Die „Schwäne“ und ihre Prinzessin - Ami Morita als Odette (links) mit Alexander McGowan als Prinz Siegfried. Foto: Stuttgarter Ballett Quelle: Unbekannt

Von Angela Reinhardt

Stuttgart - „Ganz gleich auf welcher Bühne, wir tanzen immer auf Weltklasse-Niveau“, verkündete der designierte Stuttgarter Ballettintendant Tamas Detrich vor wenigen Wochen anlässlich des geplanten Umzugs ins Paketpostamt während der Opernhaus-Sanierung. Naja, entfährt es einem nach diesem „Schwanensee“, der sich weder mit der Wiederaufnahme noch der zweiten Aufführung für die Europa-Liga qualifizierte: An die Qualität der Russen darf man gar nicht denken.

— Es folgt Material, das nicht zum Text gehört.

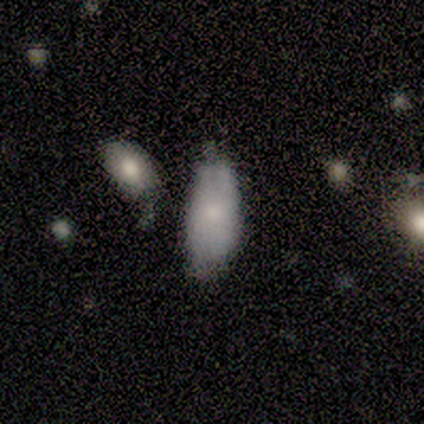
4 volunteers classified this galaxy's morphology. type=smooth (100%); roundness=in between (100%); merging=none (50%).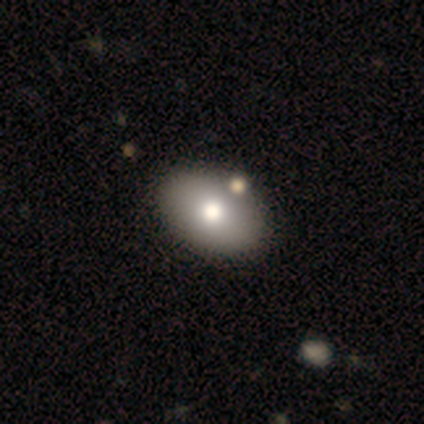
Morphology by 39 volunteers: This is likely a smooth galaxy (69%). How rounded: clearly in between (89%). Merging: likely none (68%).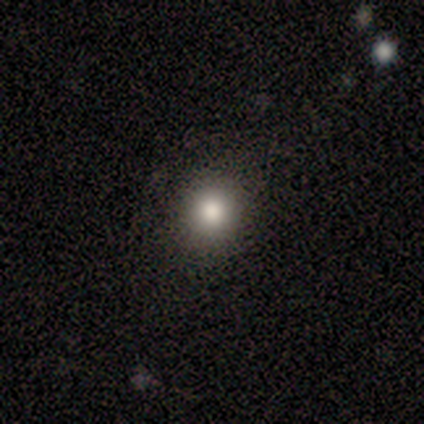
smooth 75%, featured or disk 25%, star or artifact 0%. Down the decision tree: how rounded — round (67%); merging — none (100%).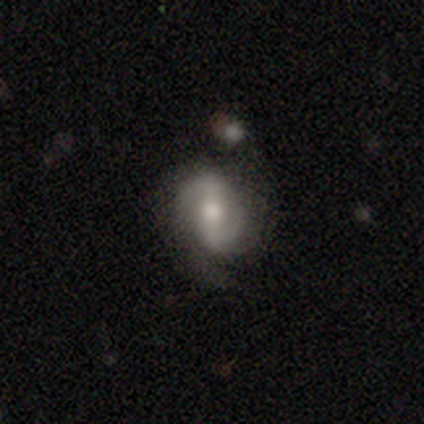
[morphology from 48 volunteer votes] This appears to be a featured or disk galaxy (88%) with a weak bar (43%), 2 (81%) medium (42%) spiral arms (86%) and a moderate central bulge (64%). Merging: none (65%).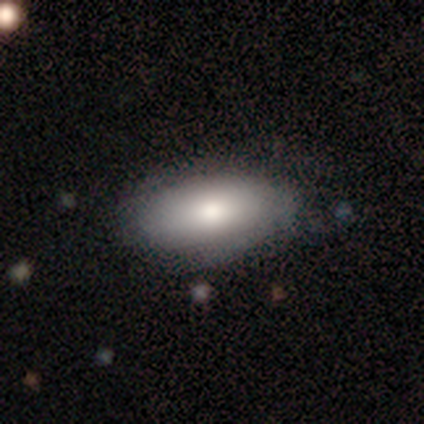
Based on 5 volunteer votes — Smooth or featured? 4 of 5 (80%) said smooth. How rounded? 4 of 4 (100%) said in between. Merging? 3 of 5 (60%) said none.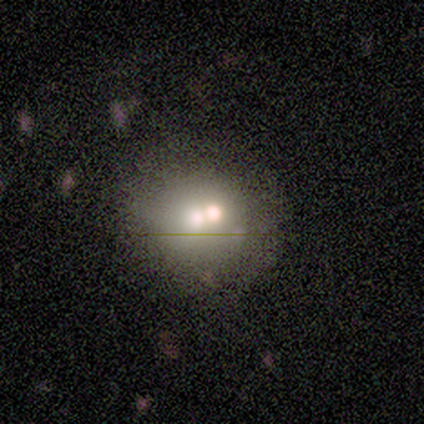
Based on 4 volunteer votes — Volunteers were most divided on "smooth or featured": smooth: 75%, featured or disk: 25%, star or artifact: 0%. More confident: how rounded — round (100%); merging — none (100%).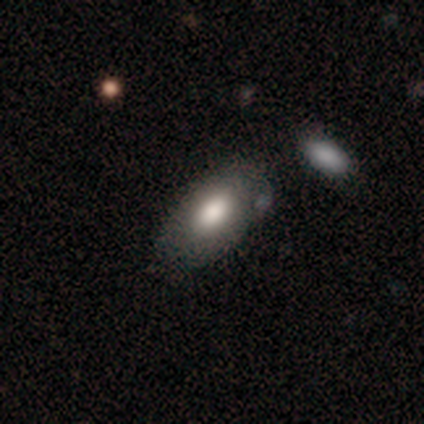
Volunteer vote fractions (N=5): Smooth or featured? 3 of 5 (60%) said smooth. How rounded? 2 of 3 (67%) said in between. Merging? 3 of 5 (60%) said none.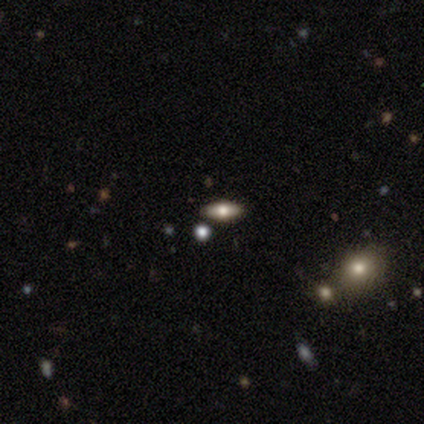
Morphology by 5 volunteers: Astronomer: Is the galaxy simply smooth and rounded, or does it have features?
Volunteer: smooth — 100%.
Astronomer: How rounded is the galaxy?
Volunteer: in between — 100%.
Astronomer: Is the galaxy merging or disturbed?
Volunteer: none — 100%.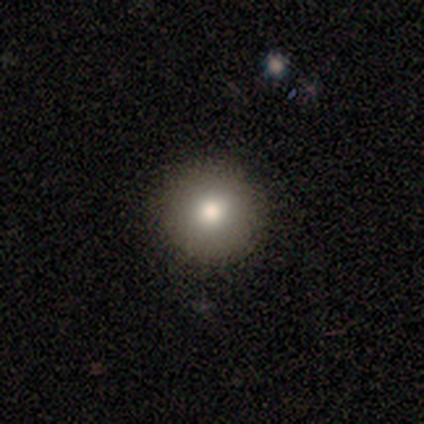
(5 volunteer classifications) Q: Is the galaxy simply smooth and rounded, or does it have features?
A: featured or disk — 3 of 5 (60%).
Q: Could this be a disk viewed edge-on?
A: no — 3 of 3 (100%).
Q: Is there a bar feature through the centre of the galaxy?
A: no — 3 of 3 (100%).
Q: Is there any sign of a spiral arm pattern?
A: no — 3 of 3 (100%).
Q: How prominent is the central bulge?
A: moderate — 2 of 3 (67%).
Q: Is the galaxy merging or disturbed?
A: none — 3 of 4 (75%).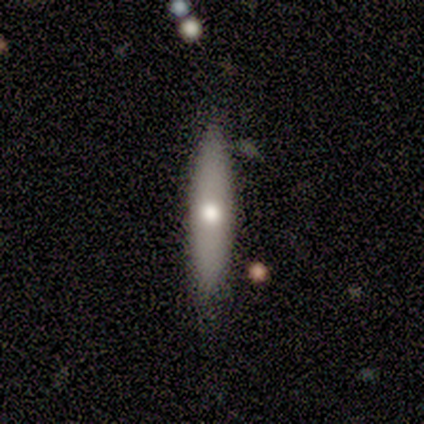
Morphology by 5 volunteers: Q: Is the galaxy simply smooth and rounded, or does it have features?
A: smooth — 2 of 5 (40%, tied with featured or disk).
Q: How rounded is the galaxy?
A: cigar-shaped — 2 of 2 (100%).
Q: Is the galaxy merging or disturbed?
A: none — 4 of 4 (100%).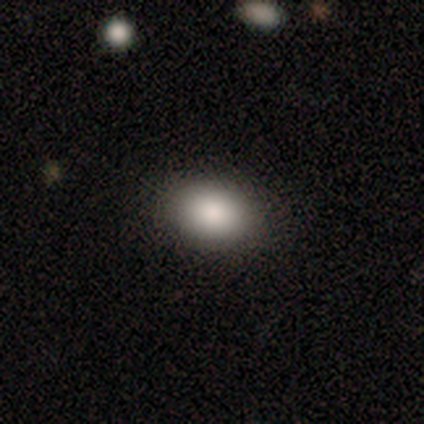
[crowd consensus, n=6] This is clearly a smooth galaxy (100%). How rounded: likely in between (67%). Merging: clearly none (100%).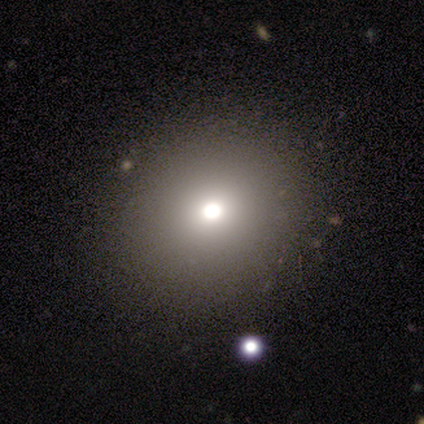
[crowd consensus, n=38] This is clearly a smooth galaxy (82%). How rounded: clearly round (84%). Merging: clearly none (88%).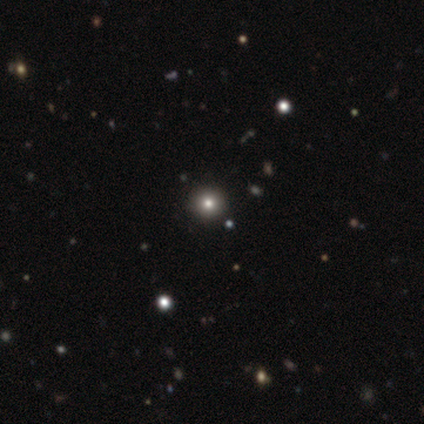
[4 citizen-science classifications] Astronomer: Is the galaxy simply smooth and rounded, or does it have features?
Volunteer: smooth — 75%.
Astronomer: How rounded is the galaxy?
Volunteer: round — 100%.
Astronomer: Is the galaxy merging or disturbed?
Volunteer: none — 100%.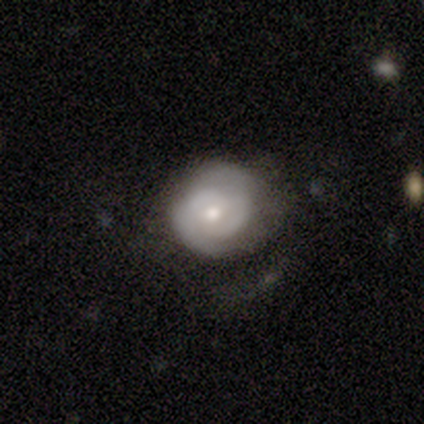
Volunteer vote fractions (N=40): Smooth or featured: featured or disk — 80% (smooth — 20%)
Edge-on disk: no — 100%
Bar: no — 75% (weak — 25%)
Spiral arms: yes — 94% (no — 6%)
Spiral winding: tight — 63% (medium — 27%)
Spiral arm count: 2 — 73% (can't tell — 23%)
Bulge size: moderate — 72% (small — 25%)
Merging: none — 48% (minor disturbance — 18%)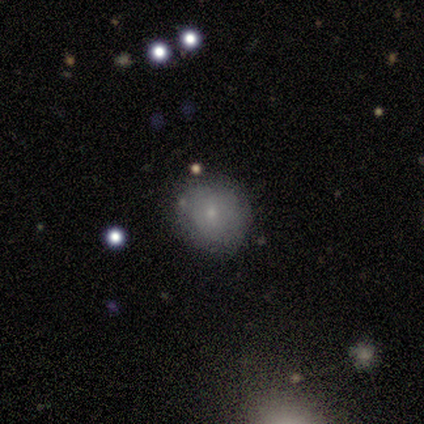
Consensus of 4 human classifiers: Smooth or featured? 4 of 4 (100%) said smooth. How rounded? 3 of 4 (75%) said round. Merging? 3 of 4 (75%) said none.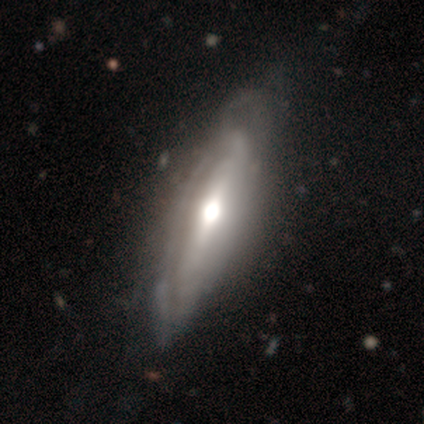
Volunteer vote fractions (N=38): Smooth or featured? 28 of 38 (74%) said featured or disk. Edge-on disk? 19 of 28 (68%) said no. Bar? 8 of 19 (42%) said strong. Spiral arms? 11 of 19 (58%) said yes. Spiral winding? 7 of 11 (64%) said tight. Spiral arm count? 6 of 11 (55%) said can't tell. Bulge size? 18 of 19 (95%) said moderate. Merging? 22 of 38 (58%) said none.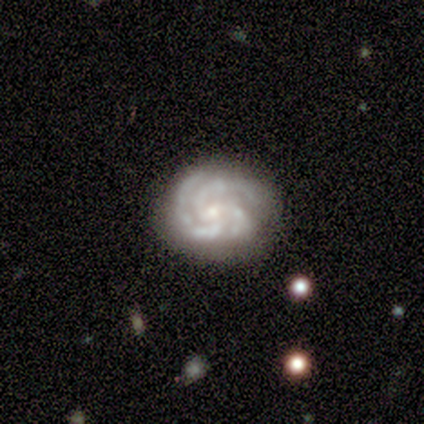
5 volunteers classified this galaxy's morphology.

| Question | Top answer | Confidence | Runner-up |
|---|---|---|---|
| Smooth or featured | featured or disk | 100% | — |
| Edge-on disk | no | 100% | — |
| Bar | no | 60% | weak (40%) |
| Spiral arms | yes | 100% | — |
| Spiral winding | tight | 100% | — |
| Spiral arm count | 3 | 80% | 4 (20%) |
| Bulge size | small | 80% | moderate (20%) |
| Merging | none | 60% | minor disturbance (40%) |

Nur selten hat man beim Stuttgarter Ballett in letzter Zeit so viele kleine Wackler, so viele Unsicherheiten gesehen wie bei den vielen Rollendebüts am Samstag. Nicht bei den Schwänen - im Corps de ballet fügen sich 24 Tänzerinnen, sonst in Temperament und Wesen von beglückender Vielfalt, zu einem gemeinsam atmenden Ganzen, das sich in reiner, ebenmäßiger Geometrie um die Schwanenkönigin schart und in elegischer Neigung um Verrat und verlorene Liebe trauert.

Verlust an männlichen Solisten

Je mehr andere Versionen man sieht, desto teurer wird einem John Crankos „Schwanensee“-Fassung von 1963 mit den zusätzlichen Variationen für den Prinzen und mit einem todtraurigen vierten Akt am Ufer des Sees, den Jürgen Roses Bühnenbild in eine verschattete Abenddämmerung des Abschieds taucht. In Stuttgart ist der böse Zauberer Rotbart kein Gruselmonster, sondern ein dämonischer Ritter mit schwarz geflügeltem Helm, hier gibt es weder die Vereinigung der Liebenden im Tod noch das sowjetische Happy End, sondern die Trennung auf ewig, als Strafe für den Verrat des Prinzen. So einfach der alte Theatertrick mit den sich wellenden blauen Tüchern ist, so dramatisch ertrinkt Prinz Siegfried bis heute darin.

Wenn man denn einen Prinzen hat. Alexander McGowan, der die Rolle als Einspringer sehr kurzfristig lernte, ist ein Charaktertänzer und besitzt einen ganz außergewöhnlichen Sinn für Komik - ein Danseur Noble ist er nicht. Mit seinen ewig langen Beinen wird ihm die enge Bühne fast zu klein, er springt zwar feine Double Tours, schusselt dann aber in den Drehungen herum. McGowan ist ein fürsorglicher Partner für seine Schwanenprinzessin, aber auch bei der Darstellung gibt es viel Luft nach oben (ein etwas absurdes Prädikat bei seiner Körpergröße). Wieder macht sich der große Verlust an männlichen Solisten in der Kompanie bemerkbar, zu Reid Andersons besten Zeiten konnte man diese Rolle vier-, fünfmal nobel besetzen.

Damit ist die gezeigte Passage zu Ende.